Abstract

Breast cancer screening using tactile imaging (TI) is an advancing field of low-cost noninvasive medical imaging. Utilizing arrays of capacitive pressure transducers to perform a differential stress measurement of suspicious tissue, TI has been shown to be effective in measuring lesion size and stiffness, and subsequent differentiation of malignant and benign conditions, in repeated clinical studies. In order to further improve the lesion classification accuracy of clinical TI, this article presents a novel method of mosaicking tactile images to form a large composite tactile map using the vein structure within the breast to spatially register tactile data. This article demonstrates practical nonrigid tactile image mosaicking, using probe contact force and relative orientation sensor fusion to correct for the tissue deformation during tactile scanning, miniaturized and applied to a pre-clinical TI prototype.

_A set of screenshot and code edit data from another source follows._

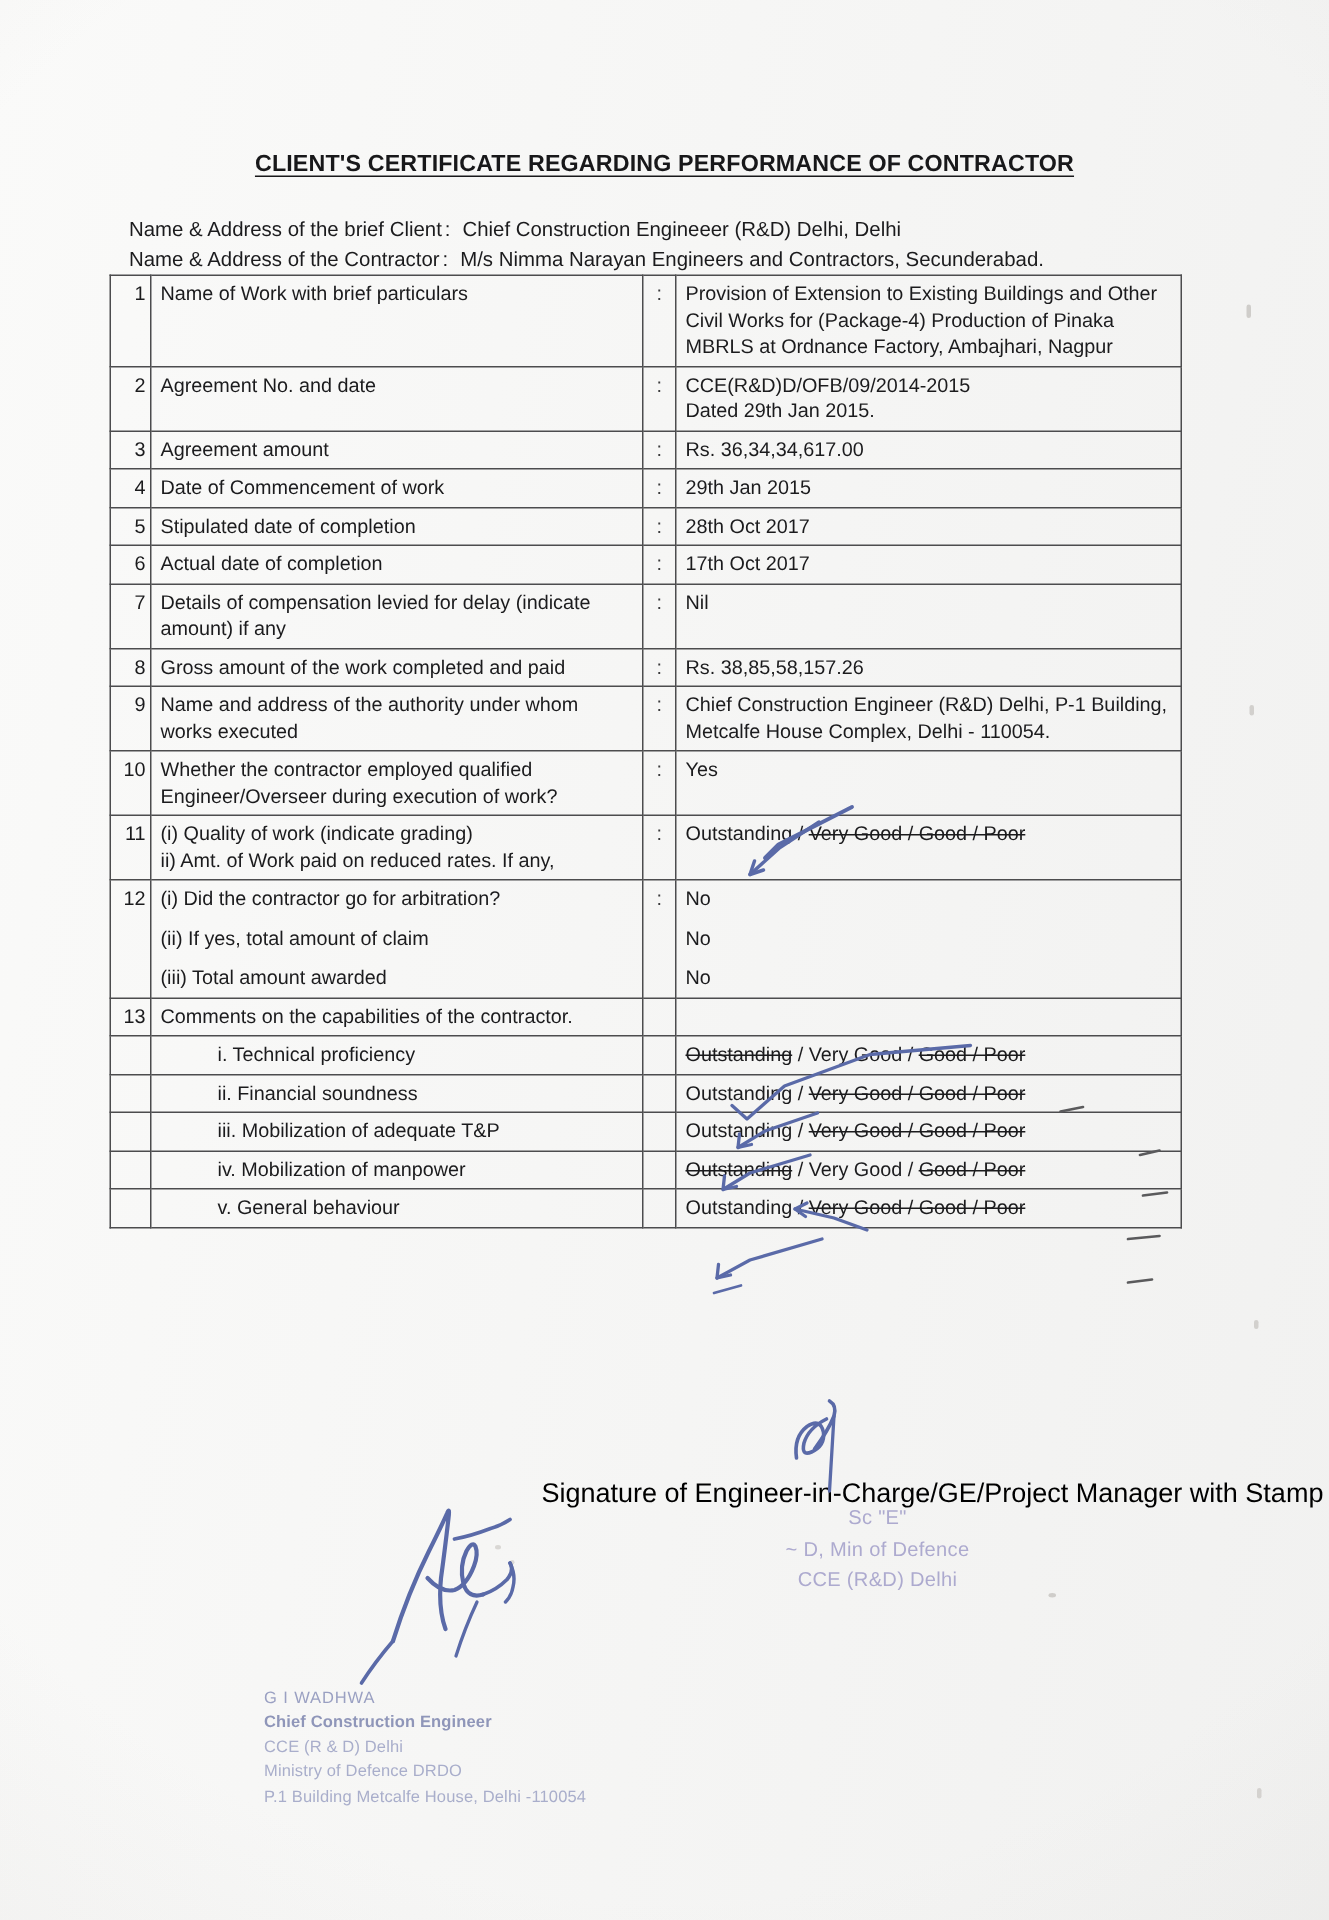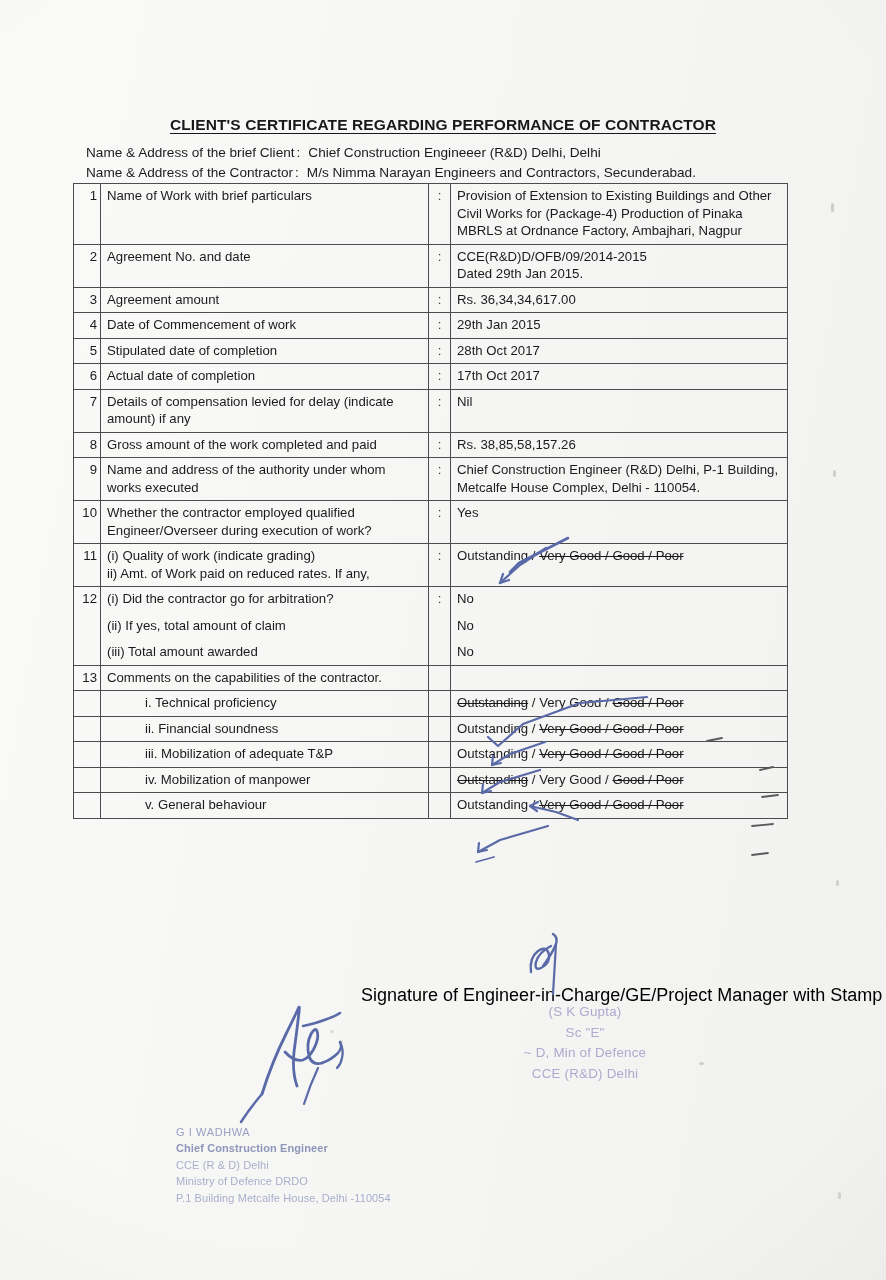--- a/index.html
+++ b/index.html
@@ -34,7 +34,7 @@
   .doc-title {
     position: absolute;
     left: 0; right: 0;
-    top: 116px;
+    top: 101px;
     text-align: center;
     font-size: 15.5px;
     font-weight: bold;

Testing of the proposed TI prototype on representative, tissue-mimicking, and silicone breast phantoms, with varying baseline elasticity and internal vein structure, yields typical image registration accuracies of 0.33% ± 0.15%. In similar testing, the proposed system measures the background elasticity of the samples with worst case error < 4.5% over the range of 9–60 kPa, required for accurate lesion characterization. This work will lead into further clinical validation of TI for measurement and classification of in situ phantom and breast lesions, utilizing the delivered metrics from this work to improve differentiation accuracy.